Au total, 9 909 jours ont été non payés aux salariés l’an dernier, contre 2 231 jours en 2022 soit plus de quatre fois plus. En moyenne, cela signifie que 72 salariés étaient en arrêt par journée de grève. « Ces chiffres me font sourire, indique Raoul Advocat, élu SNJ. Pour tenir sur la durée contre le projet Tempo et ne pas amputer le pouvoir d’achat des salariés, cinq syndicats [SNJ, CFDT, Sud, FO, CGT] avaient décidé des débrayages de 59 minutes à raison de deux à quatre arrêts par jour à des horaires différents et en faisant tourner les équipes. Comment voulez-vous comptabiliser cela en jour de grève ? ».

Le groupe public n’a pas été en mesure d’estimer le coût de ces arrêts en termes de recettes publicitaires - les réclames y sont autorisées jusqu’à 20 heures - ni le gain procuré par les journées non payées. Tout juste peut-on noter que les charges de personnels se sont élevées à 1,03 milliard d’euros en 2023, en légère progression de 1,4 % dans un contexte pourtant marqué par une forte inflation (4,9 % selon l’Insee).

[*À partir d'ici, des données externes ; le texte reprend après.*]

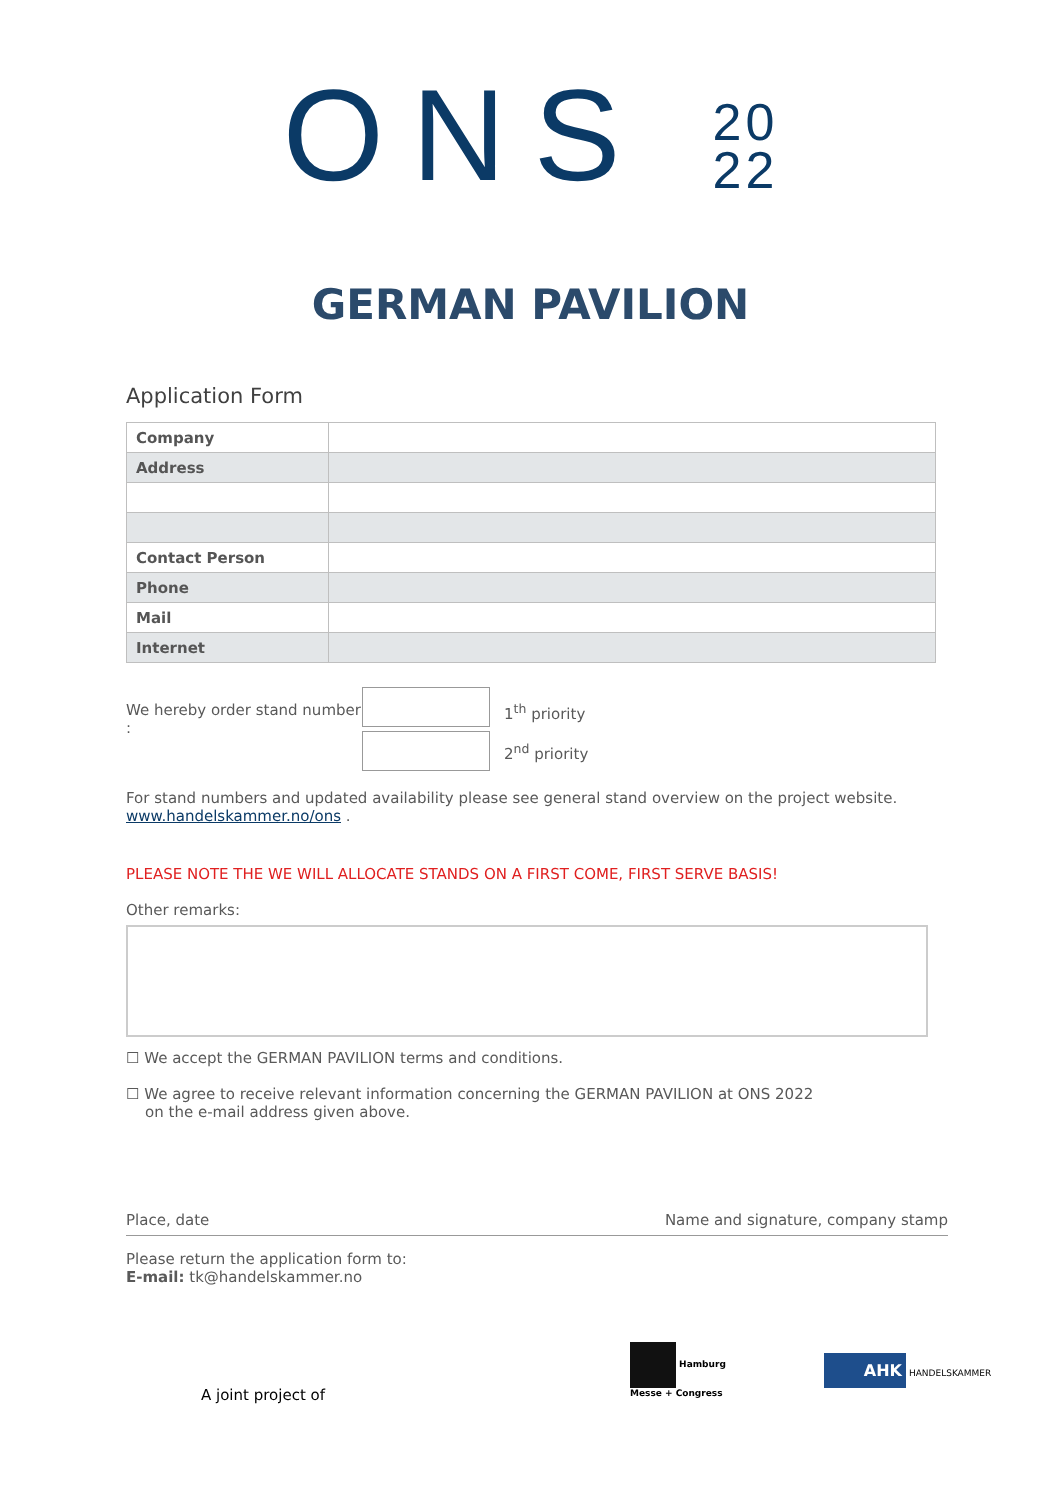ONS 20
22
GERMAN PAVILION
Application Form
| Company | |
| Address | |
| Contact Person | |
| Phone | |
| Mail | |
| Internet | |
We hereby order stand number :
1<sup>th</sup> priority
2<sup>nd</sup> priority
For stand numbers and updated availability please see general stand overview on the project website.
www.handelskammer.no/ons .
PLEASE NOTE THE WE WILL ALLOCATE STANDS ON A FIRST COME, FIRST SERVE BASIS!
Other remarks:
☐ We accept the GERMAN PAVILION terms and conditions.
☐ We agree to receive relevant information concerning the GERMAN PAVILION at ONS 2022
on the e-mail address given above.
Place, date Name and signature, company stamp
Please return the application form to:
E-mail: tk@handelskammer.no
A joint project of Hamburg
Messe + Congress AHK HANDELSKAMMER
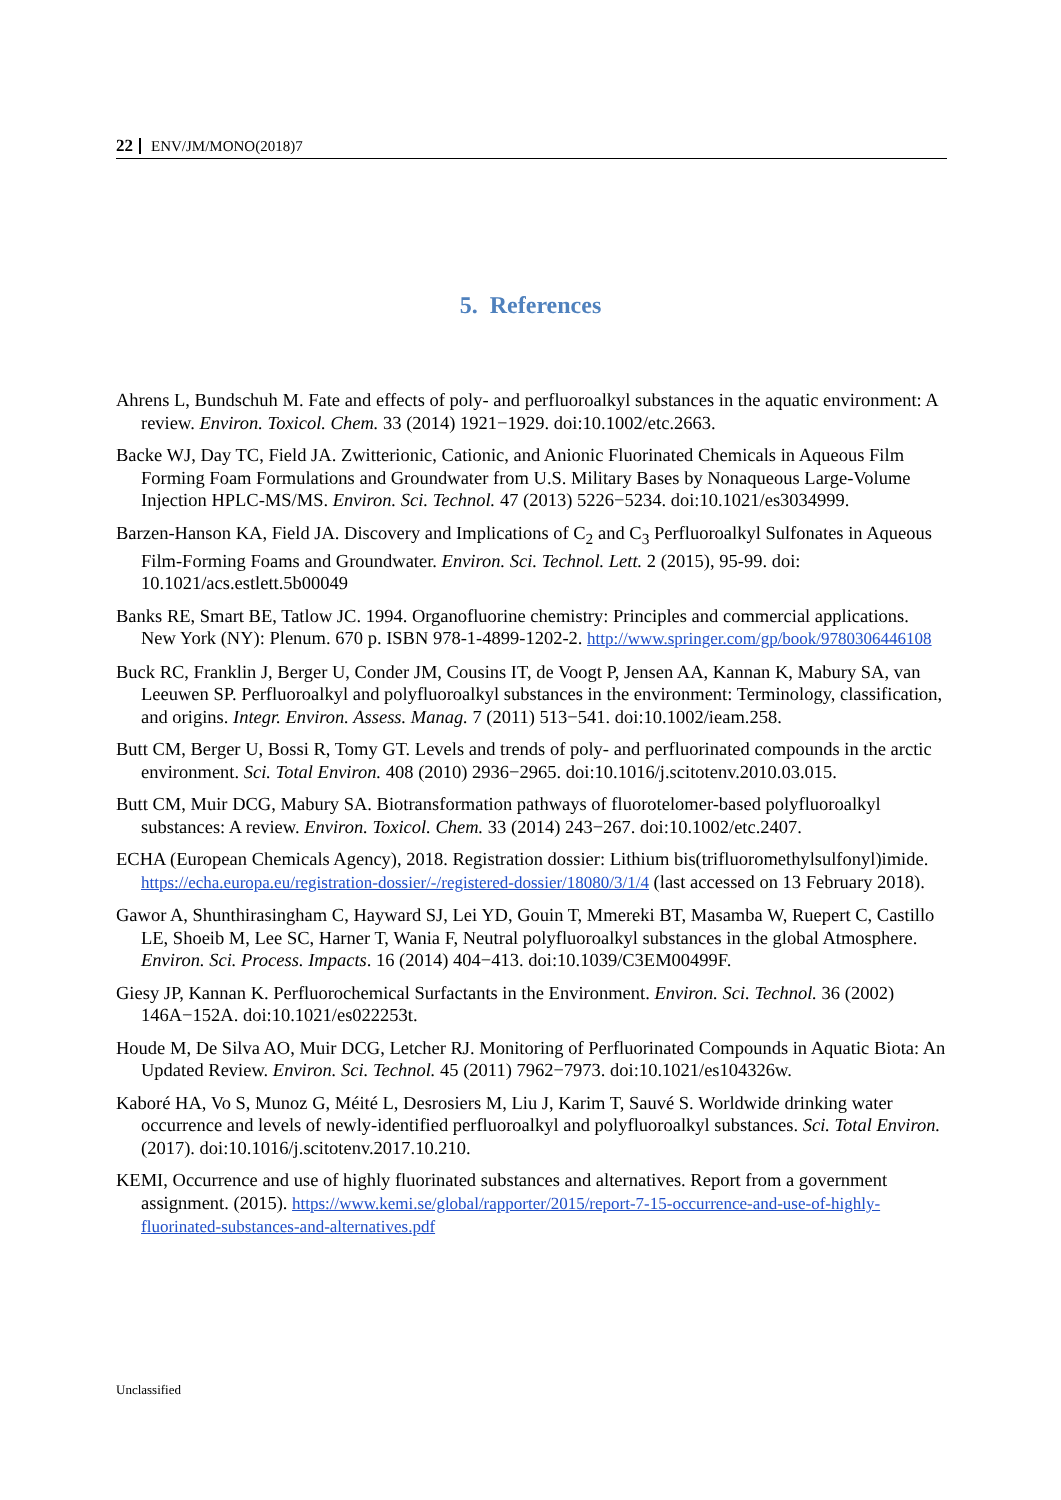22 ENV/JM/MONO(2018)7
5. References
Ahrens L, Bundschuh M. Fate and effects of poly- and perfluoroalkyl substances in the aquatic environment: A review. Environ. Toxicol. Chem. 33 (2014) 1921−1929. doi:10.1002/etc.2663.
Backe WJ, Day TC, Field JA. Zwitterionic, Cationic, and Anionic Fluorinated Chemicals in Aqueous Film Forming Foam Formulations and Groundwater from U.S. Military Bases by Nonaqueous Large-Volume Injection HPLC-MS/MS. Environ. Sci. Technol. 47 (2013) 5226−5234. doi:10.1021/es3034999.
Barzen-Hanson KA, Field JA. Discovery and Implications of C<sub>2</sub> and C<sub>3</sub> Perfluoroalkyl Sulfonates in Aqueous Film-Forming Foams and Groundwater. Environ. Sci. Technol. Lett. 2 (2015), 95-99. doi: 10.1021/acs.estlett.5b00049
Banks RE, Smart BE, Tatlow JC. 1994. Organofluorine chemistry: Principles and commercial applications. New York (NY): Plenum. 670 p. ISBN 978-1-4899-1202-2. http://www.springer.com/gp/book/9780306446108
Buck RC, Franklin J, Berger U, Conder JM, Cousins IT, de Voogt P, Jensen AA, Kannan K, Mabury SA, van Leeuwen SP. Perfluoroalkyl and polyfluoroalkyl substances in the environment: Terminology, classification, and origins. Integr. Environ. Assess. Manag. 7 (2011) 513−541. doi:10.1002/ieam.258.
Butt CM, Berger U, Bossi R, Tomy GT. Levels and trends of poly- and perfluorinated compounds in the arctic environment. Sci. Total Environ. 408 (2010) 2936−2965. doi:10.1016/j.scitotenv.2010.03.015.
Butt CM, Muir DCG, Mabury SA. Biotransformation pathways of fluorotelomer-based polyfluoroalkyl substances: A review. Environ. Toxicol. Chem. 33 (2014) 243−267. doi:10.1002/etc.2407.
ECHA (European Chemicals Agency), 2018. Registration dossier: Lithium bis(trifluoromethylsulfonyl)imide. https://echa.europa.eu/registration-dossier/-/registered-dossier/18080/3/1/4 (last accessed on 13 February 2018).
Gawor A, Shunthirasingham C, Hayward SJ, Lei YD, Gouin T, Mmereki BT, Masamba W, Ruepert C, Castillo LE, Shoeib M, Lee SC, Harner T, Wania F, Neutral polyfluoroalkyl substances in the global Atmosphere. Environ. Sci. Process. Impacts. 16 (2014) 404−413. doi:10.1039/C3EM00499F.
Giesy JP, Kannan K. Perfluorochemical Surfactants in the Environment. Environ. Sci. Technol. 36 (2002) 146A−152A. doi:10.1021/es022253t.
Houde M, De Silva AO, Muir DCG, Letcher RJ. Monitoring of Perfluorinated Compounds in Aquatic Biota: An Updated Review. Environ. Sci. Technol. 45 (2011) 7962−7973. doi:10.1021/es104326w.
Kaboré HA, Vo S, Munoz G, Méité L, Desrosiers M, Liu J, Karim T, Sauvé S. Worldwide drinking water occurrence and levels of newly-identified perfluoroalkyl and polyfluoroalkyl substances. Sci. Total Environ. (2017). doi:10.1016/j.scitotenv.2017.10.210.
KEMI, Occurrence and use of highly fluorinated substances and alternatives. Report from a government assignment. (2015). https://www.kemi.se/global/rapporter/2015/report-7-15-occurrence-and-use-of-highly-fluorinated-substances-and-alternatives.pdf
Unclassified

En parallèle, les effectifs ont baissé de 1,3 % à 8 825 postes (contre 8 950 en 2022).

La direction n’en a pas fini avec ce sujet, car cette année pourrait s’annoncer pire encore. Les représentants du personnel se sont déjà mobilisés contre le projet de loi sur l’audiovisuel public défendu par la ministre de la culture, Rachida Dati. Il s’agissait de rapprocher Radio France et France Télévisions sous une même holding dès janvier 2025, puis de fusionner les deux un an plus tard. Deux jours de grève ont déjà eu lieu les 23 et 24 mai derniers avant l’examen du texte repoussé à la fin juin. Ses opposants y voyaient une façon de recréer l’ORTF, structure rassemblant toutes les chaînes sous tutelle du pouvoir jusqu’à son éclatement en 1975. Sauf que l’annonce surprise d’Emmanuel Macron de dissoudre l’Assemblée nationale lundi 9 juin vient tout bousculer. Le projet de holding est désormais mis sur pause. Et il pourrait être remplacé par une option encore plus clivante. Et en cas d’accession au pouvoir du Rassemblement national après les élections législatives, son vice-président Sébastien Chenu a en effet rappelé le programme de son parti sur RMC : « la privatisation du service public de l’audiovisuel c’est trois milliards d’économies (...) ça ne se fait pas en quinze jours, ça se fait dans le cadre d’un mandat ».

Cette déclaration a fait chuter les cours de Bourse de TF1 et M6 en début de semaine. Les deux chaînes privées pâtiraient en effet de l’arrivée d’un nouveau concurrent sur le marché publicitaire. Le programme du RN semble toutefois contrevenir à la nouvelle législation européenne sur la liberté des médias (Media Freedom Act) effective depuis mai. Elle « assure le fonctionnement indépendant des médias de service public » et « protège l’indépendance éditoriale ».